EXERCISE BRIEF = Everything below from the line with "ring tip: (97, 202)" through the line with "pinky tip: (73, 149)" should be copied exactly, and nothing else; leave out the pictures.
[[ DATA TO USE, beginning ]]
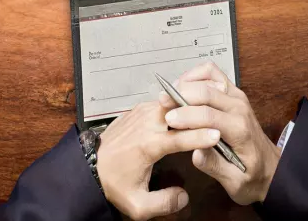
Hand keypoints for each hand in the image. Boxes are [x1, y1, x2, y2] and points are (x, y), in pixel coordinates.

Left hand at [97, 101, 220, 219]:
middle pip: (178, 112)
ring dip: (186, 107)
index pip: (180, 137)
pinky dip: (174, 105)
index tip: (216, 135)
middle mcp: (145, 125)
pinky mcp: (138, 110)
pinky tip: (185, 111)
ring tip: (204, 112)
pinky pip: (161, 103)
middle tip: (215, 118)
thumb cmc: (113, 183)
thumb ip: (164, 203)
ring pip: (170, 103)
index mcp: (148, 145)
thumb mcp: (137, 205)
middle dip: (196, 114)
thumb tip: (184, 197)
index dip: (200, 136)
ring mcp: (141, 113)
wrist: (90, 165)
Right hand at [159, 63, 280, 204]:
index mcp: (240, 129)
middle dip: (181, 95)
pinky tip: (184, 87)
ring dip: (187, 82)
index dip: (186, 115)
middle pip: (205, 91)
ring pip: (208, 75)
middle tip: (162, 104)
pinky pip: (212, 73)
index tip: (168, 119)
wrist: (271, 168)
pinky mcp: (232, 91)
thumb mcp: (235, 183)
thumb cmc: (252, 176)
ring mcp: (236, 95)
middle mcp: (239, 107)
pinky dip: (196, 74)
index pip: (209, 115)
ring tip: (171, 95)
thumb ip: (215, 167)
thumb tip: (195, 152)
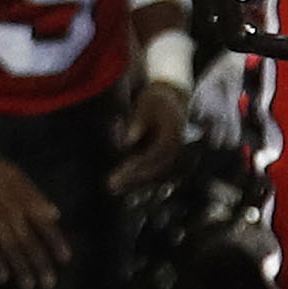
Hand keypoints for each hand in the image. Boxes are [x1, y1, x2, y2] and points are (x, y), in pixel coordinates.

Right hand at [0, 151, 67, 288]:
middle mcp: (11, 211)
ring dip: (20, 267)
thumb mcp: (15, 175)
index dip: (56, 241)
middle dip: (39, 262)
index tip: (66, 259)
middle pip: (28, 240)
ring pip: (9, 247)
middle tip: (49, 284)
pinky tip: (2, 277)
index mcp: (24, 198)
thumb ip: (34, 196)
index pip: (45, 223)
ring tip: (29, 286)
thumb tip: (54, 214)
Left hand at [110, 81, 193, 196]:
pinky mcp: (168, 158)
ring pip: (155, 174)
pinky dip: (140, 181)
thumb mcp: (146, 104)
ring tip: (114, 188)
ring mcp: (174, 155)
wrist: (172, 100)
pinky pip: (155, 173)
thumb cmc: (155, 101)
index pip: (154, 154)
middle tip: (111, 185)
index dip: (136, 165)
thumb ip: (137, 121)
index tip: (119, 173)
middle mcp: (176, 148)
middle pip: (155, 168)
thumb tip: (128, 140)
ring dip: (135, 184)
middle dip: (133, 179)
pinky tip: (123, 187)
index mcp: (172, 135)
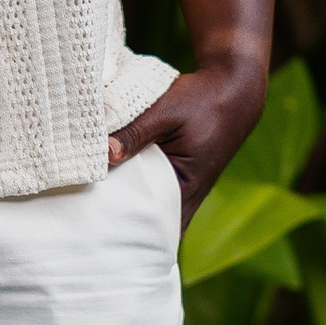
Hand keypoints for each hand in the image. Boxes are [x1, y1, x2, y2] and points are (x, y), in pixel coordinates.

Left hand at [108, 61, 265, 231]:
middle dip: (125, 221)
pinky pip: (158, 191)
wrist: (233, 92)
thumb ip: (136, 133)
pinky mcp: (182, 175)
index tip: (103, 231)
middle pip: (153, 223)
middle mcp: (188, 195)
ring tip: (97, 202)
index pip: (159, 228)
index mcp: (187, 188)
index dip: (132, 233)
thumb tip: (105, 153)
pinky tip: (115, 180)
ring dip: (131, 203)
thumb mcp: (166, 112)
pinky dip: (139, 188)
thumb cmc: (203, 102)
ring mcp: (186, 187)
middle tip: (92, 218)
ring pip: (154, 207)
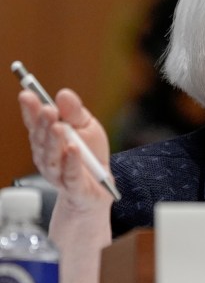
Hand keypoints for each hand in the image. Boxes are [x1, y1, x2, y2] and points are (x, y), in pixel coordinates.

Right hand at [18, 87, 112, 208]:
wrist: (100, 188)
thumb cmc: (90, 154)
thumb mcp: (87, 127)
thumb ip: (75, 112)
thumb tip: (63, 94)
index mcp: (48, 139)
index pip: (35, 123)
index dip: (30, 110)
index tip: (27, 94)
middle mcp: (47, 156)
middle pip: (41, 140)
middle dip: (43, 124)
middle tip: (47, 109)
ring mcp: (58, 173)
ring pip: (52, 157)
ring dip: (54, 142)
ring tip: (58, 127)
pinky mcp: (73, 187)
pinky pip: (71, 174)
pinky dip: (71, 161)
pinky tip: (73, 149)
[[ DATA TO USE, end ]]
[[ DATA TO USE, beginning ]]
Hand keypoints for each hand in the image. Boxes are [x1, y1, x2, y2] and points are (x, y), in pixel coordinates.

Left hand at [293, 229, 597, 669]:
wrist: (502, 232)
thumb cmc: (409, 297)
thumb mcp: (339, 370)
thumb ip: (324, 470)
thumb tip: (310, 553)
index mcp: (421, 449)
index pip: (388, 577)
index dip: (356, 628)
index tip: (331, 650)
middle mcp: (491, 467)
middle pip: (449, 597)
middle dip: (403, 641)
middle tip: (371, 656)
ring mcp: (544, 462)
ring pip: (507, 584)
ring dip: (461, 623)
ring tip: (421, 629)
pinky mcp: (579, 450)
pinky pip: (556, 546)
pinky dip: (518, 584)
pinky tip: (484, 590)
[[ DATA TO USE, end ]]
ANSWER TO THIS PROBLEM =
ring tip: (97, 202)
index pip: (159, 228)
index mcp: (187, 188)
index dip: (132, 233)
thumb tip: (105, 153)
pinky tip: (115, 180)
ring dip: (131, 203)
thumb mcp: (166, 112)
pinky dip: (139, 188)
thumb cmc: (203, 102)
ring mcp: (186, 187)
middle tip: (92, 218)
ring pip: (154, 207)
Hand keypoints for each hand in the image. Boxes are [x1, y1, x2, y2] and points are (x, y), in pixel coordinates.

Right hand at [18, 87, 112, 208]:
wrist: (100, 188)
thumb cmc: (90, 154)
thumb mcp: (87, 127)
thumb ip: (75, 112)
thumb tip: (63, 94)
index mcp: (48, 139)
index pip: (35, 123)
index dip: (30, 110)
index tip: (27, 94)
middle mcp: (47, 156)
middle pip: (41, 140)
middle dip: (43, 124)
middle tip: (47, 109)
ring mcp: (58, 173)
ring pip: (52, 157)
ring dip: (54, 142)
ring tip: (58, 127)
pinky mcp: (73, 187)
pinky pip: (71, 174)
pinky dip: (71, 161)
pinky tip: (73, 149)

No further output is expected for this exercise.